Hints on Using Oinkmaster and Sguil

I released an updated Sguil Installation Guide today that shows how to replace the Snort stream4 keepstats-based session data collection system with John Curry's SANCP code. SANCP is a better option than stream4, as SANCP tracks not only TCP like stream4 but also UDP and ICMP. The flows are also easier to work with, since they tend to occupy single entries.

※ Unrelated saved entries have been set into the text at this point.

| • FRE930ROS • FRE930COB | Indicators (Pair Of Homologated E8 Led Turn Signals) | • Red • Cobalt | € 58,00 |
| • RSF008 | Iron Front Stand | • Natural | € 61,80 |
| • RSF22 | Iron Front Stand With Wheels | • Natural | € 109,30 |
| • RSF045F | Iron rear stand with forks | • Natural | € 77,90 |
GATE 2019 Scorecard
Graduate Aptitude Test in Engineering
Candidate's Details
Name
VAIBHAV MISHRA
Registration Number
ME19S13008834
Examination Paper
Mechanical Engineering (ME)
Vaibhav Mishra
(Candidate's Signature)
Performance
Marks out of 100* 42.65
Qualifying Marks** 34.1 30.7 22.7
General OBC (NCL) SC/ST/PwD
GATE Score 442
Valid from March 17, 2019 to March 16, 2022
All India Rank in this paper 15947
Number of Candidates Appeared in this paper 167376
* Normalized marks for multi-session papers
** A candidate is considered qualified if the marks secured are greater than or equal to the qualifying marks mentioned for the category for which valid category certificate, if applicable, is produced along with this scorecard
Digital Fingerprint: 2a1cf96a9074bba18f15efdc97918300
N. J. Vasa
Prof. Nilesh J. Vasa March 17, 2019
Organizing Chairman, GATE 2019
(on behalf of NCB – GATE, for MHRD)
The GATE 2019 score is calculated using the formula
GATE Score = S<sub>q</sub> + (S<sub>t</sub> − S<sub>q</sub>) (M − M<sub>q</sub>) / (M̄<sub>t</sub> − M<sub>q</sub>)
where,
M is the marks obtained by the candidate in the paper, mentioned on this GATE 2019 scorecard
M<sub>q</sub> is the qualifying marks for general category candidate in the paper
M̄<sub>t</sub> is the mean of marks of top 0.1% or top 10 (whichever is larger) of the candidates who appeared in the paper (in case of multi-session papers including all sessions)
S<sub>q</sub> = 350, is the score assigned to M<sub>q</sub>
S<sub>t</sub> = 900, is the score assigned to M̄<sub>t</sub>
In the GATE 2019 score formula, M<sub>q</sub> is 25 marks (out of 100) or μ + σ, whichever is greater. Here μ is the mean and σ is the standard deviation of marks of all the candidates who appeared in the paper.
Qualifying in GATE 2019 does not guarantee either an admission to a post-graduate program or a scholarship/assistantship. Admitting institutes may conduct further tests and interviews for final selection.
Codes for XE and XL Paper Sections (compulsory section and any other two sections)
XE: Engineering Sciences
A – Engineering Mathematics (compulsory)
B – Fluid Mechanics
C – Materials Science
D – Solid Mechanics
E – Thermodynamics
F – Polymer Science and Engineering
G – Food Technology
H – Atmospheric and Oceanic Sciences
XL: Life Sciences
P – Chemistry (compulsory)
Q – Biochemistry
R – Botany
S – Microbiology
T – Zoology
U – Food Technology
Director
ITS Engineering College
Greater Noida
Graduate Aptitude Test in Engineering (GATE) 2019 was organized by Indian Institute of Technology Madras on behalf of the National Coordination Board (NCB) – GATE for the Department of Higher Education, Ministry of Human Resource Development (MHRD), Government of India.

I've also been experimenting with the best way to use Oinkmaster with my preferred directory layouts. When Oinkmaster runs, it works in the directory specified. For example:

perl ./oinkmaster.pl -b /tmp -o /usr/local/etc/snort/rules

 -C /usr/local/etc/snort/oinkmaster.conf

This syntax will tell Oinkmaster to place the files it manipulates in the /usr/local/etc/snort/rules directory. Besides the .rules files, this includes other important files:

    -> classification.config

    -> gen-msg.map

    -> reference.config

    -> sid-msg.map

    -> threshold.conf

    -> unicode.map

I like to keep these in /usr/local/etc/snort. To deal with this, I replaced these files in /usr/local/etc/snort with symlinks to the real files in /usr/local/etc/snort/rules:

orr:/usr/local/etc/snort# rm classification.config gen-msg.map reference.config  

 sid-msg.map threshold.conf unicode.map 

orr:/usr/local/etc/snort# ln -s rules/classification.config  classification.config

orr:/usr/local/etc/snort# ln -s rules/gen-msg.map gen-msg.map

orr:/usr/local/etc/snort# ln -s rules/reference.config  reference.config

orr:/usr/local/etc/snort# ln -s rules/sid-msg.map  sid-msg.map

orr:/usr/local/etc/snort# ln -s rules/threshold.conf threshold.conf

orr:/usr/local/etc/snort# ln -s rules/unicode.map unicode.map

This may seem a waste of time, but I have /usr/local/etc/snort coded into many of the Sguil config files as the location of these various .conf and .map configuration files.